В. М. Лурье

Введение в критическую агиографию

1.4
Идея критической агиографии
в ее первой редакции (у Делеэ)

Литература: H. Delehaye, Les passions des martyrs et les genres littéraires. 2me éd., revue et corrigée (Bruxelles, 1966) (Subsidia hagiographica, 13B) [1-е изд. — 1921].

Делеэ сразу и признал, и опроверг главный тезис школы Узенера — о внутреннем родстве между значительным пластом христианской агиографии и мифами.

Отдавая этому тезису справедливость, он выделил особый тип житий, которые назвал Passions épiques, противопоставив их Passions historiques. (Passion означает «мученичество», а не вообще любое житие, но Делеэ решил разработать свою классификацию на примере наиболее репрезентативной в данном случае группы агиографических памятников. Им подразумевалось, что, mutatis mutandis, все эти выводы распространяются на всю агиографическую литературу.)

«Эпическое» житие принципиально не ставит перед собой задачи рассказывать историю так, как ее увидел бы хронист. Сознание «эпических» авторов напоминает сознание авторов эпоса, и поэтому для созданного ими литературного жанра вполне применимо название, которое выдает некоторую затронутость Делеэ школой Узенера.

Однако Passion épique отличается от мифа принципиально — и по содержанию, и по способу трансмиссии.

1.4.1
Агиография как христианский эпос, а не миф

По содержанию оно почти всегда (по Делеэ, не всегда; сейчас мы, возможно, стали бы настаивать, что всегда или, во всяком случае, близко к тому) отличается тем, что имеет конкретное историческое содержание. Например, типичные для Passion épique грубейшие анахронизмы, когда реалии христианства IV–V веков (вроде организованных монастырей) атрибутируются эпохе императора Декия (249–251), свидетельствуют вовсе не о «фиктивности» агиографического повествования, а о специфическом «внутреннем времени» Passions épiques.

Да, в «нормальном» историческом источнике датировка по императору применяется как указание абсолютной хронологии. Но агиографа абсолютная хронология не интересует (мы еще к этому вернемся: агиографа интересует дата кончины святого внутри церковного года, так как это литургическая дата празднования, но редко — год его смерти, то есть абсолютная датировка). Тем не менее агиограф абсолютной хронологией пользуется, но только в своих собственных целях. В результате она получает совсем другой смысл. Например, если речь идет о мученичестве, точная датировка которого агиографу неизвестна (а хоть и была бы возможность — он все равно ее знать не хочет), то все действие, если речь идет об агиографическом памятнике первого тысячелетия, скорее всего, будет приписано одной из двух великих эпох гонений — императора Декия либо Диоклитиана (284–305) [1]. В переводе на «более нормальный» язык, это означает, что гонения были сильными и повсеместными (но и это указание может быть обычным для агиографа стилистическим приемом — гиперболой). Вместе с тем месяц и число, а также могила мученика могут быть исторически достоверными — в мифе это было бы невозможно.

* [ВОПРОСЫ ДЛЯ ОТВЕТА]
1. Какие два типа мученических житий противопоставил Делеэ в отрывке об агиографии?
2. Продолжите отрывок об агиографии, начав сразу после его последнего предложения.
Строки с данными здесь не понадобятся.

* [ДАННЫЕ ДЛЯ ПРОВЕРКИ]
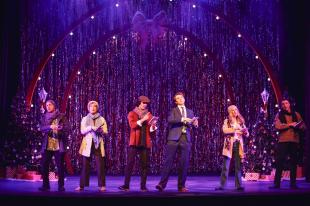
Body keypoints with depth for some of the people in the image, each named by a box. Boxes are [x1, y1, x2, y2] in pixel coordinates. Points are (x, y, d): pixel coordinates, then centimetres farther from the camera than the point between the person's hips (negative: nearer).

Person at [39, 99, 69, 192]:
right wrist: (50, 127, -17)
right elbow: (41, 128, 0)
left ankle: (61, 186, 6)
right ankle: (45, 185, 11)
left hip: (59, 145, -3)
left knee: (60, 166, -2)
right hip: (47, 145, 3)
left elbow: (66, 128, -2)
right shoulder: (44, 117, 12)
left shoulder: (61, 116, 5)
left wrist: (60, 128, -21)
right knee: (44, 165, 0)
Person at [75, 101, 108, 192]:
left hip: (98, 144, 0)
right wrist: (90, 128, -17)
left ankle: (102, 185, -1)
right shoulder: (84, 119, 10)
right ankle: (82, 185, 4)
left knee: (100, 165, -5)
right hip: (87, 144, 0)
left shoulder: (101, 119, 10)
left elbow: (105, 132, 4)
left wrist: (100, 130, -17)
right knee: (85, 165, 0)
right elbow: (82, 131, 0)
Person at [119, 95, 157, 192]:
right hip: (134, 141, -3)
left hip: (145, 142, 3)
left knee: (145, 164, -1)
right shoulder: (132, 114, 8)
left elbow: (151, 129, 11)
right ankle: (126, 185, -7)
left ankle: (143, 186, 4)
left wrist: (153, 125, -10)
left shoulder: (149, 114, 16)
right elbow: (132, 125, -9)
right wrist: (142, 120, -17)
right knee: (130, 163, -9)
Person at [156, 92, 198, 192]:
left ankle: (181, 186, 8)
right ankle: (162, 183, -4)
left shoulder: (190, 112, 21)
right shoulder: (173, 110, 10)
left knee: (184, 162, 1)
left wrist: (195, 124, -9)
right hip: (174, 138, -3)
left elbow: (192, 124, 13)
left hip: (185, 138, 3)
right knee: (169, 161, -7)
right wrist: (182, 119, -19)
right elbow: (170, 120, -10)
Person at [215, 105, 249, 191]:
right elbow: (224, 130, -15)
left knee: (238, 166, 1)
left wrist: (245, 132, -13)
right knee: (225, 166, -3)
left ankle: (238, 185, 5)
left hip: (238, 145, 3)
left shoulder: (241, 122, 14)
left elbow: (247, 134, 10)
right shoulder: (227, 121, 5)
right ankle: (222, 185, -1)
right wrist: (236, 129, -20)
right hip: (229, 145, -3)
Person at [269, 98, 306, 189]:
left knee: (293, 162, 5)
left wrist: (299, 126, -12)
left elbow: (304, 126, 10)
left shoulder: (296, 114, 13)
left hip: (294, 141, 3)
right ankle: (276, 183, 0)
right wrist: (290, 124, -15)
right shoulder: (279, 115, 5)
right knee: (279, 162, -3)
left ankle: (293, 183, 12)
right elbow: (277, 126, -11)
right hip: (283, 141, -2)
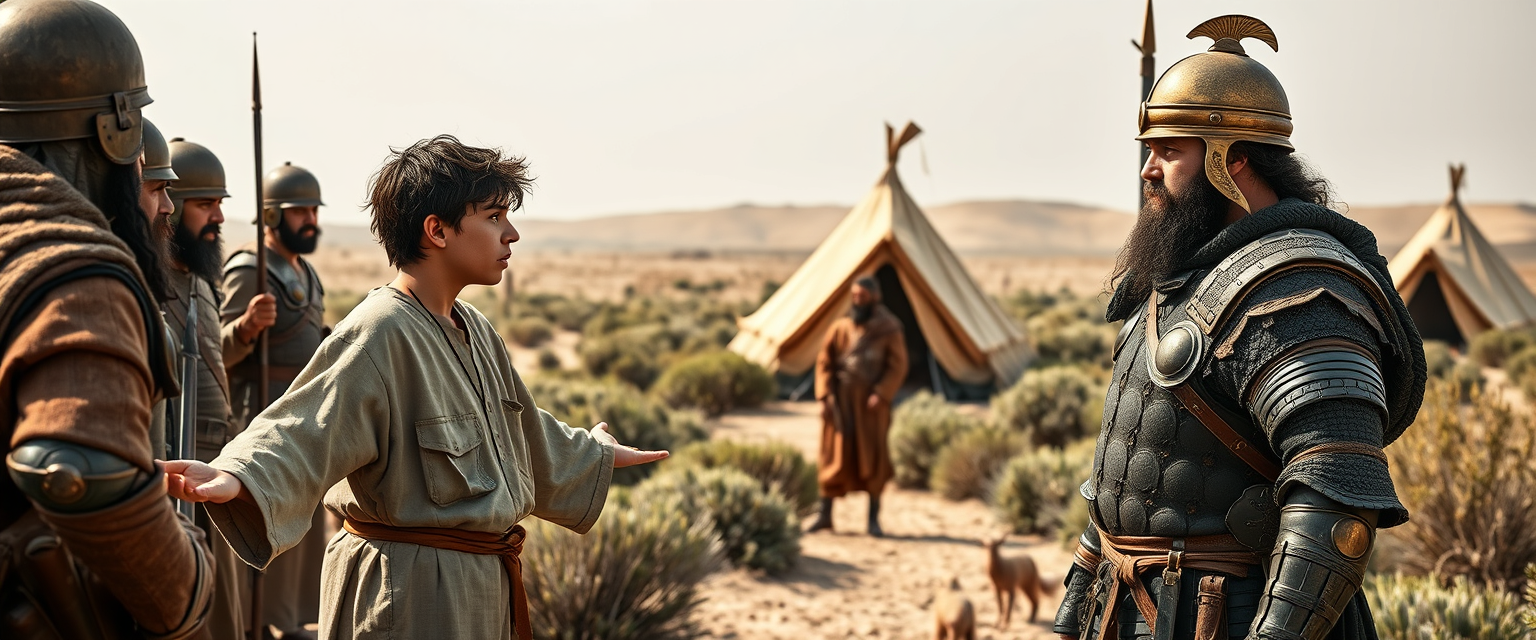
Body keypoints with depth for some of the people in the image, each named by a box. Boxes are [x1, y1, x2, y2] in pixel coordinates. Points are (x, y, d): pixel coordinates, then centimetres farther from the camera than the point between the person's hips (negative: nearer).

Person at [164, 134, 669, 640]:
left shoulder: (474, 330, 10)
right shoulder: (377, 334, -19)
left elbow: (524, 435, 26)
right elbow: (301, 432, -29)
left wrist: (598, 457, 41)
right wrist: (237, 477, -49)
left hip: (480, 588, 9)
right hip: (407, 593, -9)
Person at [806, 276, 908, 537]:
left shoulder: (888, 330, -1)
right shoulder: (841, 327, 4)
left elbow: (897, 366, -3)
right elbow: (824, 361, 6)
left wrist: (880, 394, -15)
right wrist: (825, 395, -5)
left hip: (871, 403, -2)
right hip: (841, 400, 2)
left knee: (872, 457, -3)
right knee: (834, 456, 3)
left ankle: (874, 518, 5)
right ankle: (825, 515, 11)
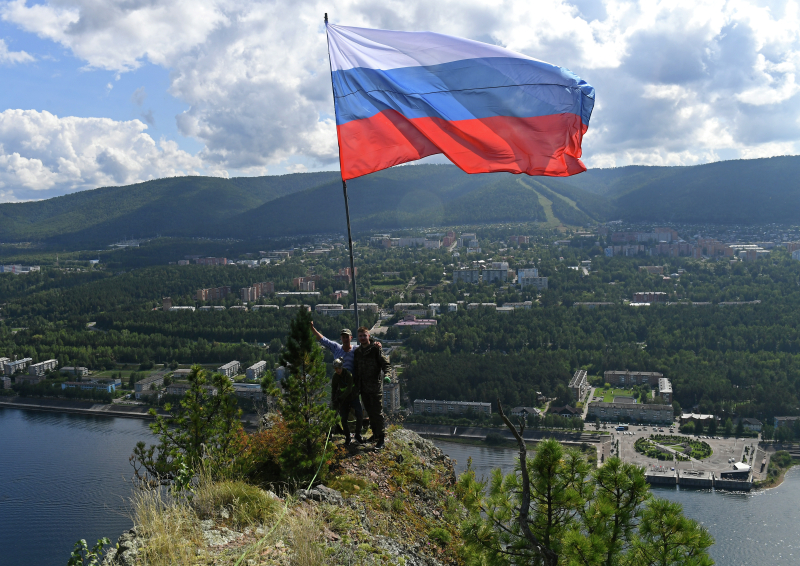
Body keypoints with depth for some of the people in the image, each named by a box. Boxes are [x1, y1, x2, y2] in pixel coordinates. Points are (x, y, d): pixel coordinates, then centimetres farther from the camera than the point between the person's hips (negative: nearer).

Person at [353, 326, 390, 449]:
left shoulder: (376, 348, -5)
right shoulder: (357, 352, 12)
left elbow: (385, 363, -10)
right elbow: (355, 369, 19)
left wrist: (386, 374, -28)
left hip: (375, 387, -6)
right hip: (363, 388, 6)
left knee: (378, 412, -5)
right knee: (370, 412, 14)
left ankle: (381, 438, 0)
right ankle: (375, 434, 27)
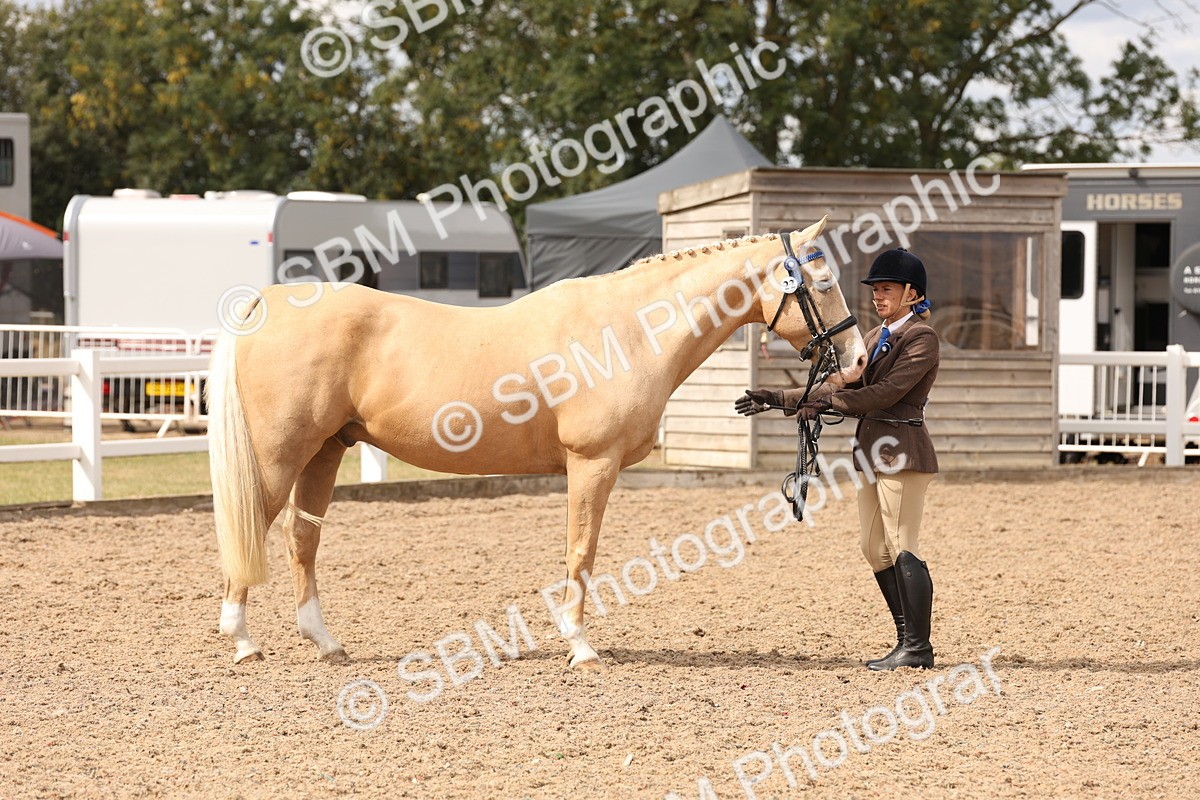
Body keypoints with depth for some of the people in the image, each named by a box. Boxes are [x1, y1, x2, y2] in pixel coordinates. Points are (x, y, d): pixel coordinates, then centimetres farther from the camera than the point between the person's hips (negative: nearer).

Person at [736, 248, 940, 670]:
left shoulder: (921, 337, -10)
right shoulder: (877, 336, 18)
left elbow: (886, 392, -19)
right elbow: (847, 386, 18)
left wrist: (829, 401, -16)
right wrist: (779, 398, 13)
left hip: (901, 451, -10)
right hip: (871, 450, 10)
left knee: (902, 549, -8)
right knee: (876, 552, 10)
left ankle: (918, 648, -4)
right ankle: (907, 640, 16)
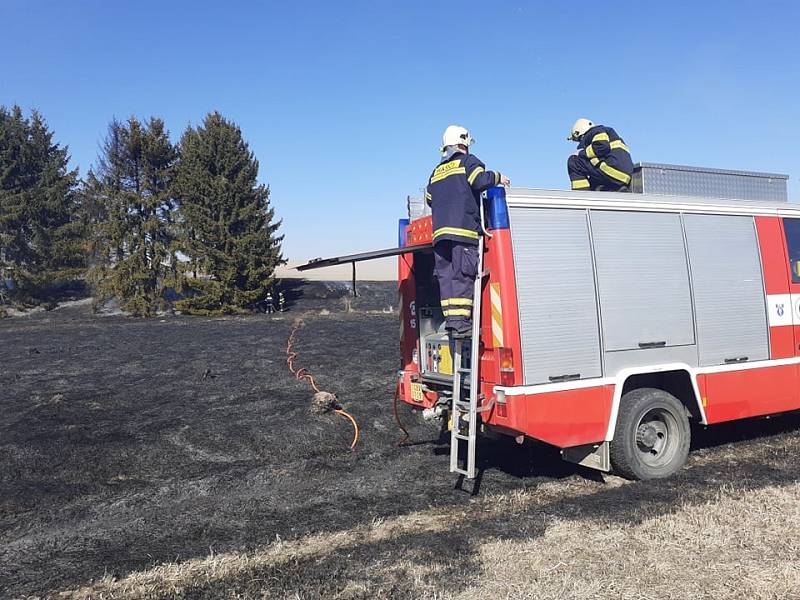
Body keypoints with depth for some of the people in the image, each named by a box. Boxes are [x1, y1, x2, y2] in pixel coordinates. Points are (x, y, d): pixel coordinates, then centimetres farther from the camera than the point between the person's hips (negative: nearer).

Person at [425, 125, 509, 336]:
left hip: (439, 230, 6)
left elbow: (429, 198, 27)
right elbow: (480, 180, -11)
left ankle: (450, 318, 1)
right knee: (463, 274, -10)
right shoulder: (467, 161, 5)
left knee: (445, 274, 4)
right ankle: (460, 320, -15)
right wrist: (497, 177, 6)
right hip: (463, 228, -6)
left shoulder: (437, 171, 25)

* [ПИСЬМЕННЫЕ ОТВЕТЫ]
1. Passions épiques и Passions historiques.

2.
«Исторически недостоверное» житие Узенер рассматривал как христианский аналог мифа (или сказки), а Делеэ — как христианскую разновидность эпоса. Сегодня, не имея на руках результатов специальных историко-научных исследований, которые, по всей видимости, не проводились, трудно говорить о том, какие именно исследования фольклорных жанров успели повлиять на Узенера и на Делеэ. Очевидно, что здесь интересное поле для работы будущим историкам науки. Можно только поражаться, насколько точно Делеэ сформулировал свое расхождение с Узенером в терминах современной фольклористики. Разумеется, еще более важно, что именно Делеэ понял, с какими именно фольклорными жанрами соотносятся Passions épiques: именно с тем, что и сегодня называется эпосом.

Сегодня мифом, сказкой и эпосом называются родственные, но принципиально отличные друг от друга жанры [2].

Миф — это некий сюжет, развивающийся в доисторическом времени, предшествующий становлению нашего мира и предопределяющий его законы. Обращение к мифу является прямым магическим воздействием на современность. Поэтому миф всегда жестко связан с религиозным ритуалом, в котором и происходит обращение к мифу.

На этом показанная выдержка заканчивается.